Hence, the derivative of xe^-x by the product rule is (1-x)e^-x.

## Derivative of xe^-x by First Principle

The derivative of `f(x)=xe^{-x}`by the first principle is given by

`(xe^{-x})’` `=lim_{h to 0} frac{(x+h)e^{-(x+h)}-xe^{-x}}{h}`

`=lim_{h to 0}` `frac{xe^{-(x+h)}+he^{-(x+h)}-xe^{-x}}{h}`

`=lim_{h to 0}` `[frac{xe^{-(x+h)}-xe^{-x}}{h}` `+frac{he^{-(x+h)}}{h}]`

`=lim_{h to 0}` `frac{xe^{-x}e^{-h}-xe^{-x}}{h}` `+lim_{h to 0} e^{-(x+h)}`

`=xe^{-x} lim_{h to 0}` `frac{e^{-h}-1}{h}` `+e^{-(x+0)}`

`=xe^{-x} lim_{h to 0}` `frac{e^{-h}-1}{-h} times (-1)` `+e^{-x}`

Let `z=-h`. Then z tends to 0 as h tends to 0.

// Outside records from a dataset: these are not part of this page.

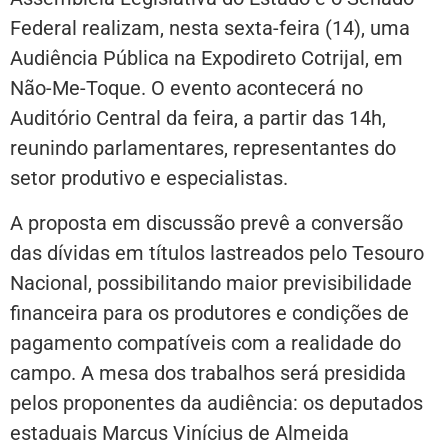
Federal realizam, nesta sexta-feira (14), uma
Audiência Pública na Expodireto Cotrijal, em
Não-Me-Toque. O evento acontecerá no
Auditório Central da feira, a partir das 14h,
reunindo parlamentares, representantes do
setor produtivo e especialistas.
A proposta em discussão prevê a conversão
das dívidas em títulos lastreados pelo Tesouro
Nacional, possibilitando maior previsibilidade
financeira para os produtores e condições de
pagamento compatíveis com a realidade do
campo. A mesa dos trabalhos será presidida
pelos proponentes da audiência: os deputados
estaduais Marcus Vinícius de Almeida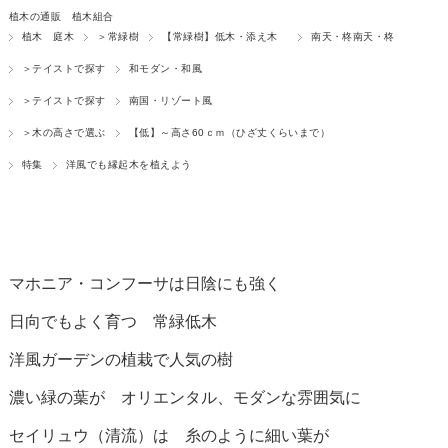
植木の通販 植木組合
植木 庭木
＞常緑樹
【常緑樹】低木・添え木
南天・柊南天・柊
＞テイストで探す
和モダン・和風
＞テイストで探す
南国・リゾート風
＞木の高さで選ぶ
【低】～高さ60ｃｍ（ひざ丈くらいまで）
特集
洋風でも縁起木を植えよう
マホニア・コンフーサは日陰にも強く
日向でもよく育つ 常緑低木
洋風ガーデンの植栽で人気の樹
濃い緑の葉が オリエンタル、モダンな雰囲気に
セイリュウ（清流）は 糸のように細い葉が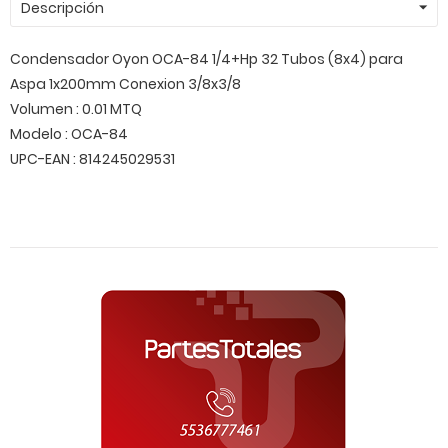
Descripción
Condensador Oyon OCA-84 1/4+Hp 32 Tubos (8x4) para
Aspa 1x200mm Conexion 3/8x3/8
Volumen : 0.01 MTQ
Modelo : OCA-84
UPC-EAN : 814245029531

`=-xe^{-x} lim_{z to 0}` `frac{e^{z}-1}{z}` `+e^{-x}`

`=-xe^{-x} cdot 1 +e^{-x}` as we know that the limit of (e^z-1)/z tends to 1 when z tends to 0.

`=-xe^{-x} +e^{-x}` `=(1-x)e^{-x}`.

Hence, the derivative of xe^-x from the first principle is equal to (1-x)e^-x.